▶ _What is required_
Please repeat the lines below, exactly and only, from the one that holds "nose: (606, 258)" through the one that holds "left knee: (308, 350)".

******

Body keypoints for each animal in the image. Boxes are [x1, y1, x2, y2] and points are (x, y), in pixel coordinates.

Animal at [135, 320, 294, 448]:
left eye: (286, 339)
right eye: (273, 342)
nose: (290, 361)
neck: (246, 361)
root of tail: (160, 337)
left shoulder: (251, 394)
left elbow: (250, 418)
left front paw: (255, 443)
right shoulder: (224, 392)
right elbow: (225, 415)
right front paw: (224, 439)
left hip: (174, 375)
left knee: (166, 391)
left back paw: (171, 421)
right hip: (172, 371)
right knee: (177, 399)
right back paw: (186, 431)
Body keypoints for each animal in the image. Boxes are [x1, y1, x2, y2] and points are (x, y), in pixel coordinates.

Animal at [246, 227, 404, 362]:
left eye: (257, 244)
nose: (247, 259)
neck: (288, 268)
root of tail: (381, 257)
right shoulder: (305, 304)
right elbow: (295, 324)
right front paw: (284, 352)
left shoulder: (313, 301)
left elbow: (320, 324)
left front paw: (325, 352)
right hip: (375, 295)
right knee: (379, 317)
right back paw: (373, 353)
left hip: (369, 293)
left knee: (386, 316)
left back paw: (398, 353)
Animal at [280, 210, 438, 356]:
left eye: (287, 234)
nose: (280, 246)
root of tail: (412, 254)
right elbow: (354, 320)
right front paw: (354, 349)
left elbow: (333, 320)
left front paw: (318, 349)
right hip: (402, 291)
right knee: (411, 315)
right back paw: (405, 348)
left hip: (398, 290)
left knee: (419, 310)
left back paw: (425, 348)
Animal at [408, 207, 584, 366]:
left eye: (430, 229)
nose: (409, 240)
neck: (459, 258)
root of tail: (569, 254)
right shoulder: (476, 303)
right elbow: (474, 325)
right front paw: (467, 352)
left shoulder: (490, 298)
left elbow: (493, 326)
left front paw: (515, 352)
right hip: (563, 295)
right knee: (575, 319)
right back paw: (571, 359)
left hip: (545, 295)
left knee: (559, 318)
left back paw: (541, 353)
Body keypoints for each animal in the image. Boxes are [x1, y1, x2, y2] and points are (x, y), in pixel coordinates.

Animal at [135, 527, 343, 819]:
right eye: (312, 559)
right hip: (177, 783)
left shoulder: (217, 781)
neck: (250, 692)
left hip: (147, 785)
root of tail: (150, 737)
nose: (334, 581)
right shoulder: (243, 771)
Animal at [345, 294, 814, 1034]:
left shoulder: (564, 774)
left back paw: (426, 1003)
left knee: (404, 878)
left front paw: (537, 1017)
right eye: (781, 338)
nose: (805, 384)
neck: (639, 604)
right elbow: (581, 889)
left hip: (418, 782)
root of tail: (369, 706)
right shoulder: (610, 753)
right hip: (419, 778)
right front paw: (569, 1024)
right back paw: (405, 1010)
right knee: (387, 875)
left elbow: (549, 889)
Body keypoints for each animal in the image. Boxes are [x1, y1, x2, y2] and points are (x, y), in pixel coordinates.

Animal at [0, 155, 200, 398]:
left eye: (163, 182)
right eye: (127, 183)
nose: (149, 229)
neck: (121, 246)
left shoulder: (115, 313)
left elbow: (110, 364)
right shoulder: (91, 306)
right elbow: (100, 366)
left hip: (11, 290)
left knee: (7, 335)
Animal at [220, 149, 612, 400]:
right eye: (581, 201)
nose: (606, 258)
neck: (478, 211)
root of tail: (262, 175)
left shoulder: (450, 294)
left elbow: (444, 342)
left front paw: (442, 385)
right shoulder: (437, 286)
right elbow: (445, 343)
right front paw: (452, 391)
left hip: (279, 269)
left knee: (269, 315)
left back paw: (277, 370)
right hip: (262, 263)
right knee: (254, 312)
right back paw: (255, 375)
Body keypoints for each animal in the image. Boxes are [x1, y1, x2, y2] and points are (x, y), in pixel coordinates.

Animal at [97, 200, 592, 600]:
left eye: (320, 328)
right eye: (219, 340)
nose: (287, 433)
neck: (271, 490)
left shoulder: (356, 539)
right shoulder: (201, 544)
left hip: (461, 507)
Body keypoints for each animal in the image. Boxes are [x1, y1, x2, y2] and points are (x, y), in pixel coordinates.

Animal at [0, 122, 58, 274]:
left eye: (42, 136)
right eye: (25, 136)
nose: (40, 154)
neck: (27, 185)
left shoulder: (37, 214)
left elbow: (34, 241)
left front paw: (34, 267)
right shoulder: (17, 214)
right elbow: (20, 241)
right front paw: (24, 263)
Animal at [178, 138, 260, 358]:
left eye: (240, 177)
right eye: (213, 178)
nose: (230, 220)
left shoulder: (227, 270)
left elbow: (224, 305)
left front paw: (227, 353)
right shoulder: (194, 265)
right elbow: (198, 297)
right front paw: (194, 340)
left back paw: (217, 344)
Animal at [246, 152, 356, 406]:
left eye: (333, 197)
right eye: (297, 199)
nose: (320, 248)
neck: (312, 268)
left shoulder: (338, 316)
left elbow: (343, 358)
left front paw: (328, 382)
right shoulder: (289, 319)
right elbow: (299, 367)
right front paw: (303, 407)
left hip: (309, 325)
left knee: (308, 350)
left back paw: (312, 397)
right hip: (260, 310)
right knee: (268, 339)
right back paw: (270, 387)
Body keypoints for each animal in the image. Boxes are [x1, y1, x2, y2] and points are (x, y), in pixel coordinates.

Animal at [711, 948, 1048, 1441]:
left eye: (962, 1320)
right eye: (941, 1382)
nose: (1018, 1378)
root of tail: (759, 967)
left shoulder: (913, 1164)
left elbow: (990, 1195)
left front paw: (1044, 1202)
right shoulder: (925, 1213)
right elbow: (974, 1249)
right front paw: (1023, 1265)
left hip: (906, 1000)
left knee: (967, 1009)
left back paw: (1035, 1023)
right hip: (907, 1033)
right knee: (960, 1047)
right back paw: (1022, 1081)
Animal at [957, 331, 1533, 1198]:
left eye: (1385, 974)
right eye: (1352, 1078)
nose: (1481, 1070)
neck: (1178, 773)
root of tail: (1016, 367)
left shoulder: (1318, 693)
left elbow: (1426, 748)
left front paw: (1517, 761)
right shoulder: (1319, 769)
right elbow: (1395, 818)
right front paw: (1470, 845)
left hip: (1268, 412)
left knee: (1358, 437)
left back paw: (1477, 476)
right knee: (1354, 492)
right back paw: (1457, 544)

******

▶ _Task result_
nose: (606, 258)
neck: (478, 211)
root of tail: (262, 175)
left shoulder: (450, 294)
left elbow: (444, 342)
left front paw: (442, 385)
right shoulder: (437, 286)
right elbow: (445, 343)
right front paw: (452, 391)
left hip: (279, 269)
left knee: (269, 315)
left back paw: (277, 370)
right hip: (262, 263)
right knee: (254, 312)
right back paw: (255, 375)
Body keypoints for each animal in the image. Boxes are [x1, y1, x2, y2] and points are (x, y), in pixel coordinates.

Animal at [97, 200, 592, 600]:
left eye: (320, 328)
right eye: (219, 340)
nose: (287, 433)
neck: (271, 490)
left shoulder: (356, 539)
right shoulder: (201, 544)
left hip: (461, 507)
Body keypoints for each animal in the image. Boxes are [x1, y1, x2, y2] and points are (x, y), in pixel coordinates.

Animal at [0, 122, 58, 274]:
left eye: (42, 136)
right eye: (25, 136)
nose: (40, 154)
neck: (27, 185)
left shoulder: (37, 214)
left elbow: (34, 241)
left front paw: (34, 267)
right shoulder: (17, 214)
right elbow: (20, 241)
right front paw: (24, 263)
Animal at [178, 138, 260, 358]:
left eye: (240, 177)
right eye: (213, 178)
nose: (230, 220)
left shoulder: (227, 270)
left elbow: (224, 305)
left front paw: (227, 353)
right shoulder: (194, 265)
right elbow: (198, 297)
right front paw: (194, 340)
left back paw: (217, 344)
Animal at [246, 152, 356, 406]:
left eye: (333, 197)
right eye: (297, 199)
nose: (320, 248)
neck: (312, 268)
left shoulder: (338, 316)
left elbow: (343, 358)
left front paw: (328, 382)
right shoulder: (289, 319)
right elbow: (299, 367)
right front paw: (303, 407)
left hip: (309, 325)
left knee: (308, 350)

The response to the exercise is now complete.